In the second to moderate stage, the subjective symptoms worsen and new ones are added. The patient has trouble sleeping, sleeps during the day, cannot sleep at night or wakes up quickly and has many dreams. The headache is constant and simple analgesics do not help. Dizziness intensifies and backwardness begins to be felt. Attention and memory impairments increase. Along with mental fatigue, there is also physical fatigue.
IT IS DIFFICULT TO CONCENTRATE
The neurological and neuropsychological symptoms worsen as the blood flow to the brain becomes chronic. In the second stage, the number of visits to the doctor increases. Thinking disorders are more common in patients.
Cognitive impairments, such as inability to concentrate, memory loss, and impaired thinking, negatively affect a patient's professionalism. It can even lead to depression.
In the third-severe stage, the main complaints of the patient are diffuse headache, memory loss, insomnia, tinnitus, dizziness, and dizziness while walking.
Those who engage in mental labor are not able to perform their duties to the required level. Most patients are also unable to cope with daily family chores. Physical and mental fatigue increases.
The patient's range of thinking narrows, he becomes dull, capricious, small.

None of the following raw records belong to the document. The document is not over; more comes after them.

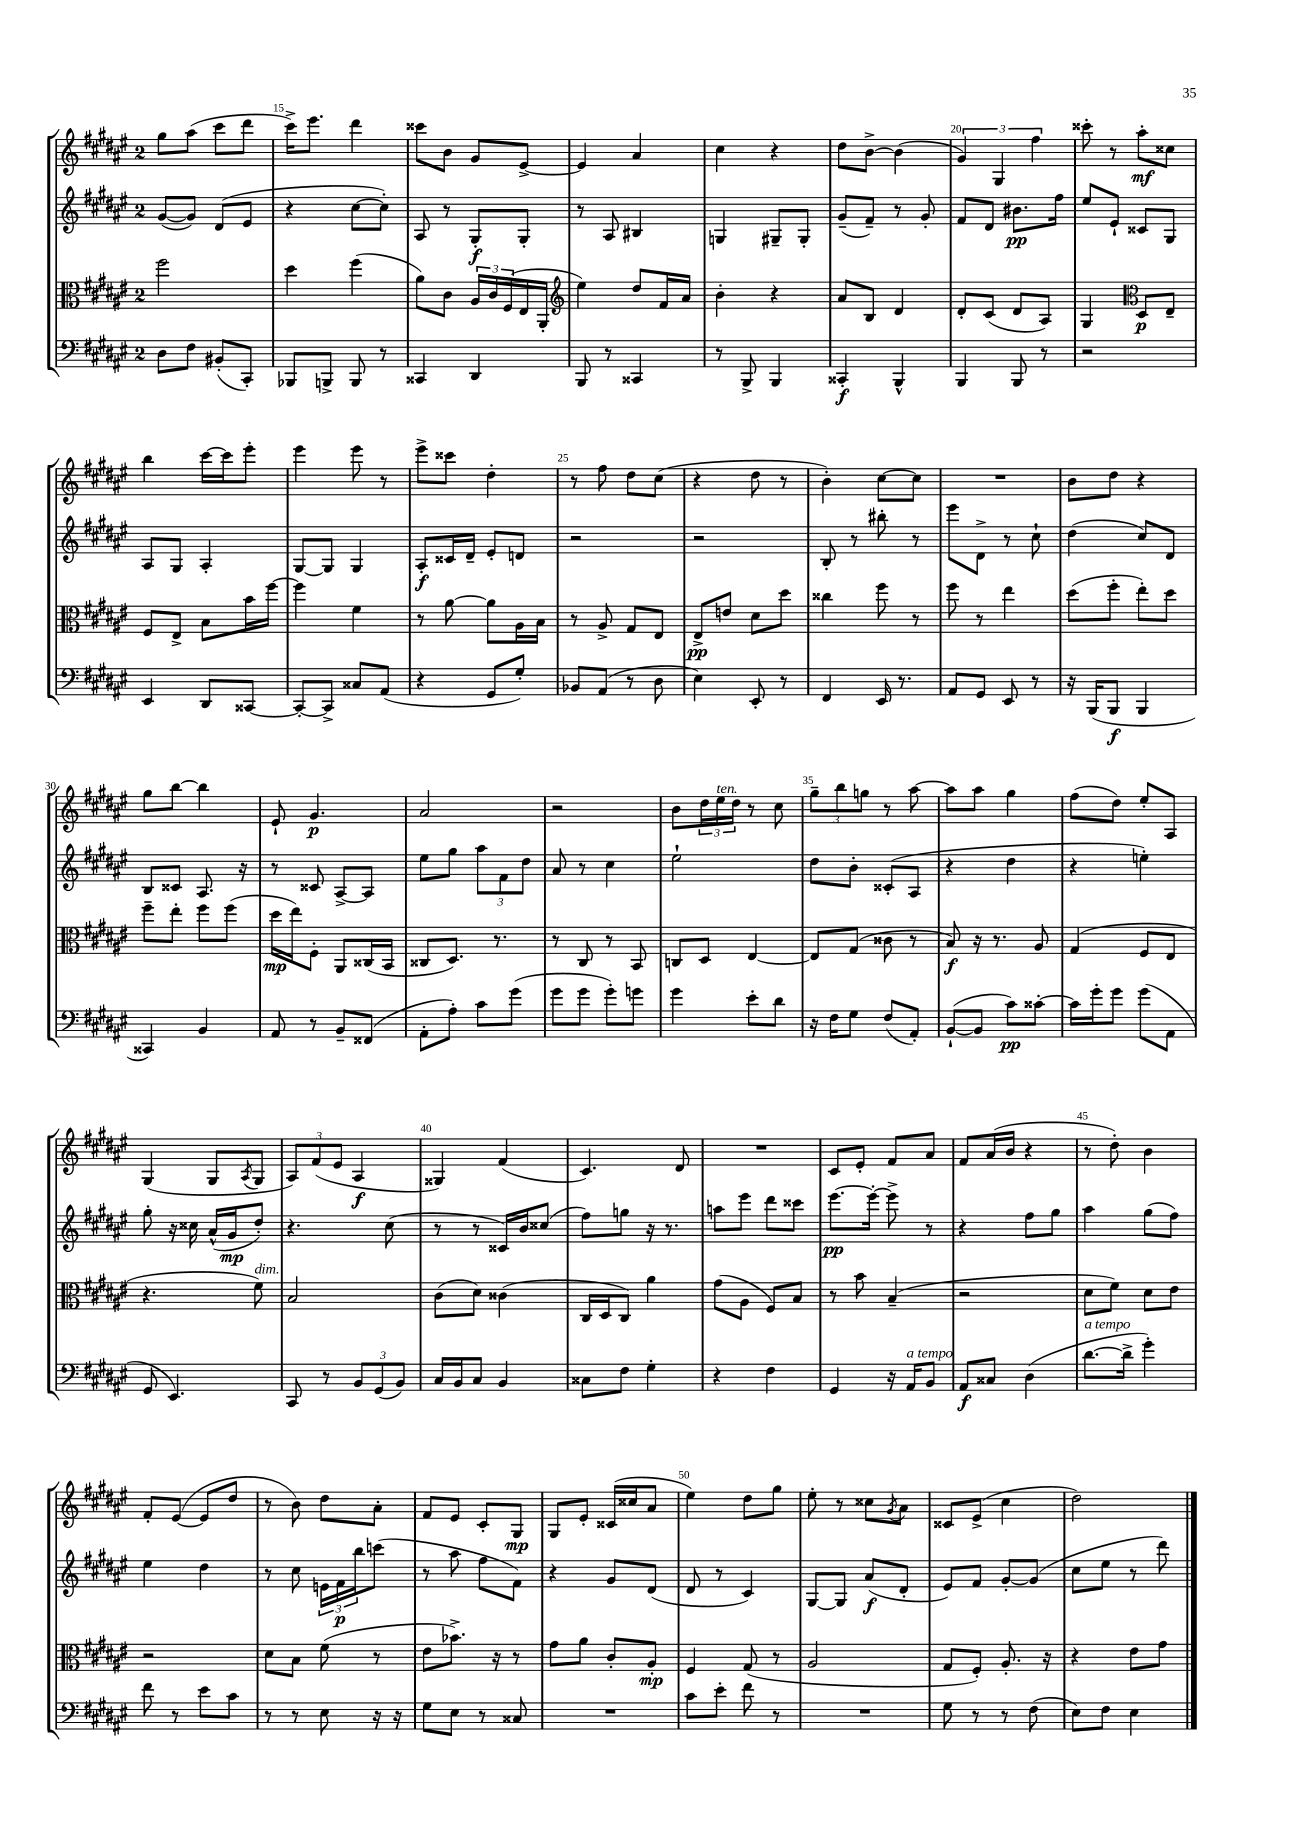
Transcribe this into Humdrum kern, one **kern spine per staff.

**kern	**kern	**kern	**kern
*staff4	*staff3	*staff2	*staff1
*clefF4	*clefC3	*clefG2	*clefG2
*k[f#c#g#d#a#e#]	*k[f#c#g#d#a#e#]	*k[f#c#g#d#a#e#]	*k[f#c#g#d#a#e#]
*M2/4	*M2/4	*M2/4	*M2/4
8D#\L	2ff#\	([8g#/L	8gg#\L
8F#\J	.	8g#/]J)	(8aa#\J
(8BB#'/L	.	(8d#/L	8ccc#\L
8CC#'/J)	.	8e#/J	8ddd#\J
=	=	=	=
8BBB-/L	4dd#\	4r	16ccc#^\LK)
.	.	.	8.eee#\J
8BBB^/J	.	.	.
8BBB/	(4ff#\	[8cc#\L	4ddd#\
8r	.	8cc#'\]J)	.
=	=	=	=
4CC##/	8a#\L)	8A#/	8ccc##\L
.	8c#\J	8r	8b\J
4DD#/	24A#/LL	8G#'/L	8g#/L
.	24c#/	.	.
.	(24F#/	.	.
.	16E#/	8G#'/J	[8e#^/J
.	16AA#'/JJ	.	.
=	=	=	=
*	*clefG2	*	*
8BBB/	4ee#\)	8r	4e#/]
8r	.	8A#/	.
4CC##/	8dd#/L	4B#/	4a#/
.	16f#/L	.	.
.	16a#/JJ	.	.
=	=	=	=
8r	4b'\	4G/	4cc#\
8BBB^/	.	.	.
4BBB/	4r	8G#~/L	4r
.	.	8G#'/J	.
=	=	=	=
4CC##'/	8a#/L	(8g#~/L	8dd#\L
.	8B/J	8f#~/J)	[8b^\J
4BBB^^/	4d#/	8r	(4b\]
.	.	8g#'/	.
=	=	=	=
4BBB/	8d#'/L	8f#/L	6g#/)
.	(8c#/J	8d#/J	.
.	.	.	6G#/
8BBB/	8d#/L	8.b#\L	.
.	.	.	6ff#\
8r	8A#/J)	.	.
.	.	16ff#\Jk	.
=	=	=	=
2r	4G#/	8ee#/L	8ccc##'\
.	.	8e#`/J	8r
*	*clefC3	*	*
.	8D#/L	8c##/L	8aa#'\L
.	8E#~/J	8G#/J	8cc##\J
=	=	=	=
4EE#/	8F#/L	8A#/L	4bb\
.	8E#^/J	8G#/J	.
8DD#/L	8B\L	4A#'/	[16ccc#\LL
.	.	.	16ccc#\]J
[8CC##/J	16b\L	.	8eee#'\J
.	[16ff#\JJ	.	.
=	=	=	=
8CC##'/_L	4ff#\]	[8G#/L	4eee#\
8CC##^/]J	.	8G#/]J	.
8C##/L	4f#\	4G#/	8eee#\
(8AA#/J	.	.	8r
=	=	=	=
4r	8r	8A#'/L	8eee#^\L
.	[8a#\	16c##/L	8ccc##\J
.	.	16d#~/JJ	.
8GG#/L	8a#\]L	8e#'/L	4dd#'\
8G#'/J)	16A#\L	8d/J	.
.	16B\JJ	.	.
=	=	=	=
8BB-/L	8r	2r	8r
(8AA#/J	8A#^/	.	8ff#\
8r	8G#/L	.	8dd#\L
8D#\	8E#/J	.	(8cc#\J
=	=	=	=
4E#\)	8E#^/L	2r	4r
.	8e/J	.	.
8EE#'/	8d#\L	.	8dd#\
8r	8dd#\J	.	8r
=	=	=	=
4FF#/	4cc##\	8B'/	4b'\)
.	.	8r	.
16EE#/	8ff#\	8bb#'\	[8cc#\L
8.r	.	.	.
.	8r	8r	8cc#\]J
=	=	=	=
8AA#/L	8ff#\	8eee#\L	2r
8GG#/J	8r	8d#^\J	.
8EE#/	4ee#\	8r	.
8r	.	8cc#`\	.
=	=	=	=
16r	(8dd#\L	(4dd#\	8b\L
(16BBB/LK	.	.	.
8BBB/J	8ff#'\J	.	8dd#\J
4BBB/	8ee#'\L)	8cc#/L)	4r
.	8dd#\J	8d#/J	.
=	=	=	=
4CC##/)	8ff#~\L	8B/L	8gg#\L
.	8ee#'\J	8c##/J	[8bb\J
4BB/	8ff#\L	8.A#/	4bb\]
.	(8ff#\J	.	.
.	.	16r	.
=	=	=	=
8AA#/	16dd#\LL	8r	8e#`/
.	16ee#\J)	.	.
8r	8F#'\J	8c##/	4.g#/
8BB~/L	8AA#/L	[8A#^/L	.
(8FF##/J	(16C##/L	8A#/]J	.
.	16BB/JJ	.	.
=	=	=	=
8AA#'\L	8C##/L	8ee#\L	2a#/
8A#'\J)	8.D#/J)	8gg#\J	.
8c#\L	.	12aa#\L	.
.	8.r	.	.
.	.	12f#\	.
(8g#\J	.	.	.
.	.	12dd#\J	.
=	=	=	=
8g#\L	8r	8a#/	2r
8g#\J	8C#/	8r	.
8g#'\L)	8r	4cc#\	.
8g\J	8BB/	.	.
=	=	=	=
4g#\	8C/L	2ee#`\	8b\L
.	8D#/J	.	24dd#\L
.	.	.	24ee#\
.	.	.	24dd#\JJ
8e#'\L	[4E#/	.	8r
8d#\J	.	.	8cc#\
=	=	=	=
16r	8E#/]L	8dd#\L	12gg#~\L
16F#\LK	.	.	.
.	.	.	12bb\
8G#\J	(8G#/J	8b'\J	.
.	.	.	12gg\J
(8F#/L	8c##\	(8c##'/L	8r
8AA#'/J)	8r	8A#/J	[8aa#\
=	=	=	=
([8BB`/L	8B/)	4r	8aa#\]L
8BB/]J	16r	.	8aa#\J
.	8.r	.	.
8c#\L)	.	4dd#\	4gg#\
[8c##'\J	8A#/	.	.
=	=	=	=
16c##\]LL	(4G#/	4r	(8ff#\L
16g#'\J	.	.	.
8g#\J	.	.	8dd#\J)
(8g#\L	8F#/L	4ee'\)	8ee#'/L
8AA#\J	8E#/J	.	8A#/J
=	=	=	=
8GG#/	4.r	8gg#'\	(4G#/
4.EE#/)	.	16r	.
.	.	16cc##\	.
.	.	(16a#^^/LL	8G#/L
.	.	16g#/J	.
.	.	.	8qA#/
.	8f#\)	8dd#'/J)	8G#/J
=	=	=	=
8CC#/	2B/	4.r	12A#/L)
.	.	.	(12f#/
8r	.	.	.
.	.	.	12e#/J
12BB/L	.	.	4A#/
(12GG#/	.	.	.
.	.	(8cc#\	.
12BB/J)	.	.	.
=	=	=	=
16C#/LL	(8c#\L	8r	4G##/)
16BB/J	.	.	.
8C#/J	8d#\J)	8r	.
4BB/	(4c##\	16c##/LL)	(4f#/
.	.	16b/J	.
.	.	(8cc##/J	.
=	=	=	=
8C##\L	16C#/LL	8ff#\L)	4.c#/)
.	16D#/J	.	.
8F#\J	8C#/J)	8gg\J	.
4G#'\	4a#\	16r	.
.	.	8.r	.
.	.	.	8d#/
=	=	=	=
4r	(8g#\L	8aa\L	2r
.	8A#\J	8eee#\J	.
4F#\	8F#/L)	8ddd#\L	.
.	8B/J	8ccc##\J	.
=	=	=	=
4GG#/	8r	[8.eee#\L	8c#/L
.	8b\	.	8e#'/J
.	.	16eee#'\_Jk	.
16r	(4B~/	8eee#^\]	8f#/L
16AA#/LK	.	.	.
8BB/J	.	8r	8a#/J
=	=	=	=
8AA#/L	2r	4r	8f#/L
8C##/J	.	.	(16a#/L
.	.	.	16b/JJ
(4D#\	.	8ff#\L	4r
.	.	8gg#\J	.
=	=	=	=
[8.d#\L	8d#\L	4aa#\	8r
.	8f#\J)	.	8dd#'\)
16d#^\]Jk	.	.	.
4g#'\)	8d#\L	(8gg#\L	4b\
.	8e#\J	8ff#\J)	.
=	=	=	=
8f#\	2r	4ee#\	8f#'/L
8r	.	.	([8e#/J
8e#\L	.	4dd#\	8e#/]L
8c#\J	.	.	8dd#/J
=	=	=	=
8r	8d#\L	8r	8r
8r	8B\J	8cc#\	8b\)
8E#\	(8f#\	24e\LL	8dd#\L
.	.	24f#\	.
.	.	24bb\J	.
16r	8r	(8ccc\J	8a#'\J
16r	.	.	.
=	=	=	=
8G#\L	8e#\L	8r	8f#/L
8E#\J	8.b-^\J)	8aa#\	8e#/J
8r	.	8ff#\L	8c#'/L
.	16r	.	.
8C##/	8r	8f#\J)	8G#/J
=	=	=	=
2r	8g#\L	4r	8G#/L
.	8a#\J	.	8e#'/J
.	8c#'/L	8g#/L	(16c##/LL
.	.	.	16cc##/J
.	8A#'/J	(8d#/J	8a#/J
=	=	=	=
8c#\L	4F#/	8d#/	4ee#\)
8e#'\J	.	8r	.
8f#\	(8G#/	4c#/)	8dd#\L
8r	8r	.	8gg#\J
=	=	=	=
2r	2A#/	[8G#/L	8ee#'\
.	.	8G#/]J	8r
.	.	(8a#/L	8cc##\L
.	.	.	8qg#/
.	.	8d#'/J	8a#\J
=	=	=	=
8G#\	8G#/L	8e#/L)	8c##/L
8r	8F#'/J)	8f#/J	(8e#^/J
8r	8.A#'/	[8g#'/L	4cc#\
(8F#\	.	(8g#/]J	.
.	16r	.	.
=	=	=	=
8E#\L)	4r	8cc#\L	2dd#\)
8F#\J	.	8ee#\J	.
4E#\	8e#\L	8r	.
.	8g#\J	8ddd#\)	.
==	==	==	==
*-	*-	*-	*-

Symptoms of amiostatic syndrome also appear in his movements.
EXTRAORDINARY SYNDROME
In chronic cerebral ischemia, several different syndromes are observed in the elderly.
Forehead syndrome is characterized by dementia and severe mental disorders. There is ataxia of the forehead, the patient is swaying, and there are cases of falling while walking.
Sometimes forehead syndrome is manifested by strong psychomotor movements, which make it difficult to control the patient. Sometimes, on the contrary, the patient's will fails. As the disease progresses, control over pelvic function also weakens.
In vascular dementia, cognitive disorders (disorders of perception, cognition, thought) predominate over neurological disorders, and the patient develops dementia. Gradually, the patient becomes indistinguishable from left and right, upper and lower. Due to visual agnosia and amnestic aphasia, he does not recognize his relatives and forgets their names. These disorders are also known as subcortical atherosclerotic encephalopathy, also known as Binswanger's disease.
Parkinsonism and pseudobulbar syndromes are unique. In Parkinson's syndrome, the patient develops urinary incontinence. Pseudobulbar syndrome is characterized by spontaneous crying and laughing, dysarthria, dysphagia, and dysphonia. These disorders are often accompanied by amyostatic syndrome and subcortical dementia.
Vertebrobasilar syndrome is associated with damage to the spinal arteries and basilar arteries and is characterized by symptoms of the spinal cord and brain. Symptoms such as constant dizziness, hearing loss, nystagmus ataxia, and intension tremor are observed.
Bulbar paralysis occurs if ischemia is observed in the lower part of the cerebellum.
When cases of chronic cerebral ischemia are observed, the patient should consult a neurologist and receive serious treatment. Multi-stage treatments and the care of loved ones alleviate the patient's condition.
Elbek MIRJOʼRAEV,
neurologist, doctor of medical sciences, professor.